TASK STATEMENT. Reproduce each line of the records below word for word, keeping their original order.

Collected data.
Start of Block

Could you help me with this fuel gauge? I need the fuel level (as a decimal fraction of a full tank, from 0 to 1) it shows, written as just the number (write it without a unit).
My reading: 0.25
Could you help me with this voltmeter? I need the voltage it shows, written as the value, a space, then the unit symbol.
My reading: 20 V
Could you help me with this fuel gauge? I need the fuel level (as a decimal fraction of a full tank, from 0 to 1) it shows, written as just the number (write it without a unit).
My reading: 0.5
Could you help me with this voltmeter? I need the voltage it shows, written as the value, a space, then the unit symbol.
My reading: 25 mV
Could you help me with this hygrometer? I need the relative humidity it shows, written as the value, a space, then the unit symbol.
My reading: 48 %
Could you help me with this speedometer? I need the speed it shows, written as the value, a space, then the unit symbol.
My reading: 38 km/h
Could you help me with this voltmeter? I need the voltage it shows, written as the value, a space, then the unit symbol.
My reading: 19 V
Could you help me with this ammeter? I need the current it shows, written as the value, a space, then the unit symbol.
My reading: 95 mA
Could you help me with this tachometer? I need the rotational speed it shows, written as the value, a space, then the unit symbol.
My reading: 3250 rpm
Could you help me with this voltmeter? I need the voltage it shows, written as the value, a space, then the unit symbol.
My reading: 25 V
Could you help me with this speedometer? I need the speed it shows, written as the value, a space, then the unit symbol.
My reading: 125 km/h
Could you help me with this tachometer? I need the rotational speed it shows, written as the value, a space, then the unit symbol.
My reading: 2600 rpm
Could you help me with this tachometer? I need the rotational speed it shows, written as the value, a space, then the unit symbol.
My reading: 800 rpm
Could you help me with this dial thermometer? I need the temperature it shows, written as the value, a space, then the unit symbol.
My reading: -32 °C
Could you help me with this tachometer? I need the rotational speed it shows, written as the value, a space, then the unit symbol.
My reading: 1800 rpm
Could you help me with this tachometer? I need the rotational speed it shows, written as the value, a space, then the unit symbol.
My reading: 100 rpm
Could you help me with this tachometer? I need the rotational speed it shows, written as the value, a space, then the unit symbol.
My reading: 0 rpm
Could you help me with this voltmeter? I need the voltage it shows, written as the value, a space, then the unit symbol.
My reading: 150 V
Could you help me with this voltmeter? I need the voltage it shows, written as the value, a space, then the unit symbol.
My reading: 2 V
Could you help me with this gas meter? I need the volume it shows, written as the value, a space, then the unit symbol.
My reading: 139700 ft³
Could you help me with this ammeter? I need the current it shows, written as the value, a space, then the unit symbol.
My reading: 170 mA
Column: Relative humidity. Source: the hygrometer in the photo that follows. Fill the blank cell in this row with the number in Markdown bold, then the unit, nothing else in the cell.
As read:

End of Block

EXERCISE ANSWER.
Could you help me with this fuel gauge? I need the fuel level (as a decimal fraction of a full tank, from 0 to 1) it shows, written as just the number (write it without a unit).
My reading: 0.25
Could you help me with this voltmeter? I need the voltage it shows, written as the value, a space, then the unit symbol.
My reading: 20 V
Could you help me with this fuel gauge? I need the fuel level (as a decimal fraction of a full tank, from 0 to 1) it shows, written as just the number (write it without a unit).
My reading: 0.5
Could you help me with this voltmeter? I need the voltage it shows, written as the value, a space, then the unit symbol.
My reading: 25 mV
Could you help me with this hygrometer? I need the relative humidity it shows, written as the value, a space, then the unit symbol.
My reading: 48 %
Could you help me with this speedometer? I need the speed it shows, written as the value, a space, then the unit symbol.
My reading: 38 km/h
Could you help me with this voltmeter? I need the voltage it shows, written as the value, a space, then the unit symbol.
My reading: 19 V
Could you help me with this ammeter? I need the current it shows, written as the value, a space, then the unit symbol.
My reading: 95 mA
Could you help me with this tachometer? I need the rotational speed it shows, written as the value, a space, then the unit symbol.
My reading: 3250 rpm
Could you help me with this voltmeter? I need the voltage it shows, written as the value, a space, then the unit symbol.
My reading: 25 V
Could you help me with this speedometer? I need the speed it shows, written as the value, a space, then the unit symbol.
My reading: 125 km/h
Could you help me with this tachometer? I need the rotational speed it shows, written as the value, a space, then the unit symbol.
My reading: 2600 rpm
Could you help me with this tachometer? I need the rotational speed it shows, written as the value, a space, then the unit symbol.
My reading: 800 rpm
Could you help me with this dial thermometer? I need the temperature it shows, written as the value, a space, then the unit symbol.
My reading: -32 °C
Could you help me with this tachometer? I need the rotational speed it shows, written as the value, a space, then the unit symbol.
My reading: 1800 rpm
Could you help me with this tachometer? I need the rotational speed it shows, written as the value, a space, then the unit symbol.
My reading: 100 rpm
Could you help me with this tachometer? I need the rotational speed it shows, written as the value, a space, then the unit symbol.
My reading: 0 rpm
Could you help me with this voltmeter? I need the voltage it shows, written as the value, a space, then the unit symbol.
My reading: 150 V
Could you help me with this voltmeter? I need the voltage it shows, written as the value, a space, then the unit symbol.
My reading: 2 V
Could you help me with this gas meter? I need the volume it shows, written as the value, a space, then the unit symbol.
My reading: 139700 ft³
Could you help me with this ammeter? I need the current it shows, written as the value, a space, then the unit symbol.
My reading: 170 mA
Column: Relative humidity. Source: the hygrometer in the photo that follows. Fill the blank cell in this row with the number in Markdown bold, then the unit, nothing else in the cell.
As read:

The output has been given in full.